Dear All,
I have a relative simple question but I don't know how to solve this. I want to change a SAM file to a BED file. The only thing is that I need to have a BED file with an extra column telling me how many times the tag mapped to a genomic position. The first column is the sequence, and the second column tells how many times a the sequence is present in the file. For example sequence GGGGGGGGG is present 6 times in the file on different locations.

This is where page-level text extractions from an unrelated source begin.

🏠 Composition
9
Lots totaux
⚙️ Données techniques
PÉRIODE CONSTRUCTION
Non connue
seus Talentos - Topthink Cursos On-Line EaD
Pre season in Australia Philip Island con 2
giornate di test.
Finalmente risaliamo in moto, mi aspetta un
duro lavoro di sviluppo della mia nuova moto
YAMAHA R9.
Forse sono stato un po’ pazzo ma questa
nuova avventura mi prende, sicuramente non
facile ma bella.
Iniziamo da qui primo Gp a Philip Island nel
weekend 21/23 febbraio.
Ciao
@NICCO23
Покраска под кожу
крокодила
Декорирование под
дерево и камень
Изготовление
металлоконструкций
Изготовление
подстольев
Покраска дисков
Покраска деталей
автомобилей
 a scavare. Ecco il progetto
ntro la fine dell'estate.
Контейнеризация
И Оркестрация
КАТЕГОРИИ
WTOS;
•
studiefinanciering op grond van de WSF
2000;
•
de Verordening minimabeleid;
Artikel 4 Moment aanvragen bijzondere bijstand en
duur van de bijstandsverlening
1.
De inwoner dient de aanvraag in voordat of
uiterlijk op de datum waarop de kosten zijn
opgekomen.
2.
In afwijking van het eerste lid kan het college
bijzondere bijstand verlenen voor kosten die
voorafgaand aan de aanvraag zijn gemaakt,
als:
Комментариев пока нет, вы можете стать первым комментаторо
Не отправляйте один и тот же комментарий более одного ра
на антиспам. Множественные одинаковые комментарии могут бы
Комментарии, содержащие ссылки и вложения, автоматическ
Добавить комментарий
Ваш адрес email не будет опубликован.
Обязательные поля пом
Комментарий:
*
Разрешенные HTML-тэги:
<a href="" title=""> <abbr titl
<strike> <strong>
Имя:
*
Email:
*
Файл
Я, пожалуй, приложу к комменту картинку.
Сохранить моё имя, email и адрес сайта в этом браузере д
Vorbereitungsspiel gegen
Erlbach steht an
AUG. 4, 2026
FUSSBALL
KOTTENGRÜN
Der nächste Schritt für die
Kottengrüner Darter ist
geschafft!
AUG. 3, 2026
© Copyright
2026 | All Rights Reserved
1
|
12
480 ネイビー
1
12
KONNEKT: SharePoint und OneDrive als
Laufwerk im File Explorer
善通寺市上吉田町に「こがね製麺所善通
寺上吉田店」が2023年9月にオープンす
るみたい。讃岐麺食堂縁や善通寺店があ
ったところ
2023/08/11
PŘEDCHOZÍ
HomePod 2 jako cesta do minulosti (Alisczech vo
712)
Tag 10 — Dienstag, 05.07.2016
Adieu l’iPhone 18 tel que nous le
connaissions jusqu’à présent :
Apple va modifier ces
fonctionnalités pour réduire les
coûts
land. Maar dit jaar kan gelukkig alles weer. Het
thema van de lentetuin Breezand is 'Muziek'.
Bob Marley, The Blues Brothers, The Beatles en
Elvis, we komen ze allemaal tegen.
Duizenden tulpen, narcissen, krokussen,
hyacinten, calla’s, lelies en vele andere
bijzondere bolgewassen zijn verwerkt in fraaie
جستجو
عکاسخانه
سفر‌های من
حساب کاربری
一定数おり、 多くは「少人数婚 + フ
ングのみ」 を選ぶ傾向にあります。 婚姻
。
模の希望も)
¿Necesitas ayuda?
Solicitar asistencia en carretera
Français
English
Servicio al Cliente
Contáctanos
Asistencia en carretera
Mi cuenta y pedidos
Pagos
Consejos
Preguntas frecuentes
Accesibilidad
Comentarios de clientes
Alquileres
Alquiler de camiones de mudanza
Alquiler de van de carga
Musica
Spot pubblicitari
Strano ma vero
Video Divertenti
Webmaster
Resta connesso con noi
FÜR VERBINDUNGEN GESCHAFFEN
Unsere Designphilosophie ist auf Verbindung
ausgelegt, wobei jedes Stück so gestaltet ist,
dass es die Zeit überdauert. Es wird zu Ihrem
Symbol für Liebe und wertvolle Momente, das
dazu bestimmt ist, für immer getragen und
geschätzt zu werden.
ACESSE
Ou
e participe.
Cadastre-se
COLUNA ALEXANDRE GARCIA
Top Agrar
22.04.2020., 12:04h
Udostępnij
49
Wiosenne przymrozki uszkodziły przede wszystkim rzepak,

#ID locations chromosome strand start end count
AAAAAAAAA 1 chr12 + 105579297 105579321 1
AAAAAAAAB 1 chr8 + 95642182 95642206 1
GGGGGGGGG 6 chr13 + 66975161 66975185 1
GGGGGGGGG 6 chr13 - 72592620 72592644 1
GGGGGGGGG 6 chr14 - 46332831 46332855 1
GGGGGGGGG 6 chr19 - 32540873 32540897 1
GGGGGGGGG 6 chr1 - 113777719 113777743 1
GGGGGGGGG 6 chr2 + 70297183 70297207 1
would you provide the patterns (e.g.: 'GGGGGGGGG') as an argument of the program ?
Dear Pierre Lindenbaum, Yes you are right. I think change SAM to BED is an useful first step. After that, I need a kind of counter that count how many of each #ID is present in the file and add that to the file.